NEW scientific evidence casts fresh doubt on the conviction of a nurse jailed for a minimum of 30 years for murdering four women and attempting to kill another, according a TV investigation.

Glasgow-born Colin Norris was jailed for life in March 2008 after he was found guilty of murdering Doris Ludlam, 80, of Pudsey; Ethel Hall, 86, of Calverley; and Bridget Bourke, 88, and Irene Crookes, 79, both of Leeds – and the attempted murder of 90-year-old Vera Wilby, of Rawdon, while he worked at Leeds General Infirmary and St James’s Hospital, Leeds, in 2002.

A jury at Newcastle Crown Court was told that Mrs Hall, who was not diabetic, had been injected with a massive and fatal dose of insulin.

Tests showed insulin levels 12 times the norm, the court heard.

Norris has always protested his innocence and denied injecting patients with insulin.

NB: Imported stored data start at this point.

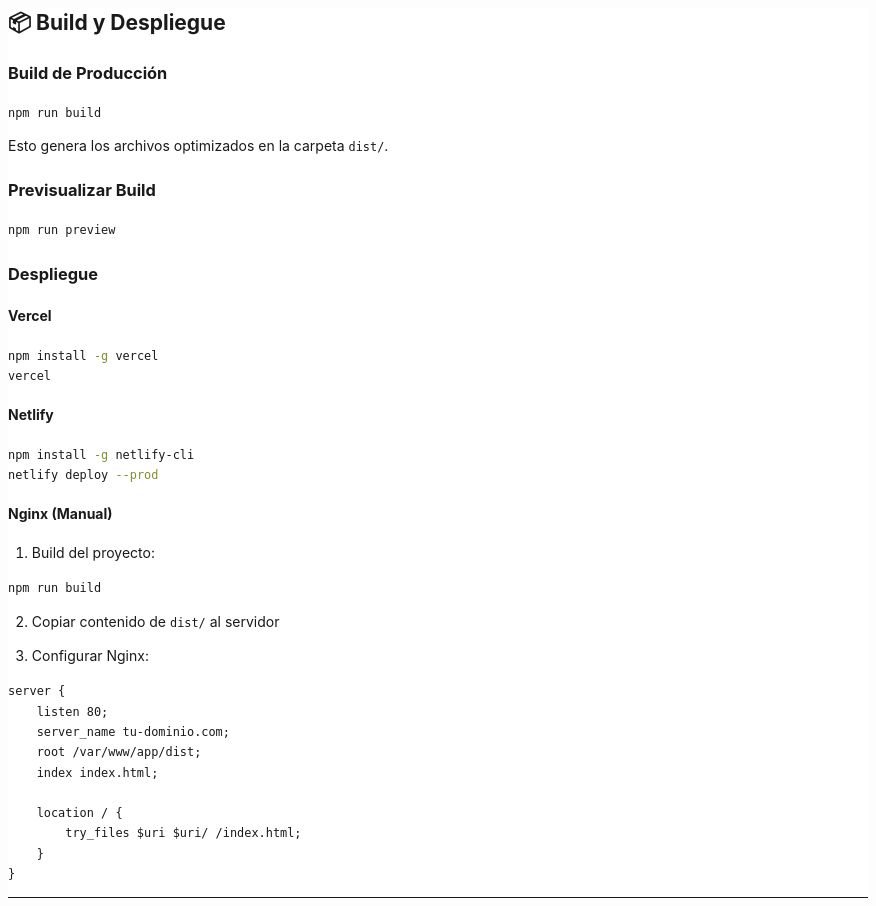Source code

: ## 📦 Build y Despliegue

### Build de Producción

```bash
npm run build
```

Esto genera los archivos optimizados en la carpeta `dist/`.

### Previsualizar Build

```bash
npm run preview
```

### Despliegue

#### Vercel

```bash
npm install -g vercel
vercel
```

#### Netlify

```bash
npm install -g netlify-cli
netlify deploy --prod
```

#### Nginx (Manual)

1. Build del proyecto:

```bash
npm run build
```

2. Copiar contenido de `dist/` al servidor

3. Configurar Nginx:

```nginx
server {
    listen 80;
    server_name tu-dominio.com;
    root /var/www/app/dist;
    index index.html;

    location / {
        try_files $uri $uri/ /index.html;
    }
}
```

---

His case is under review by the Criminal Cases Review Commission.

A BBC Scotland investigation has now raised the possibility that all of Norris’s victims could have died from natural causes.

In a programme screened on Tuesday night – The Innocent Serial Killer? – two experts question the validity of tests results.

The BBC said it is making its evidence available to the CCRC.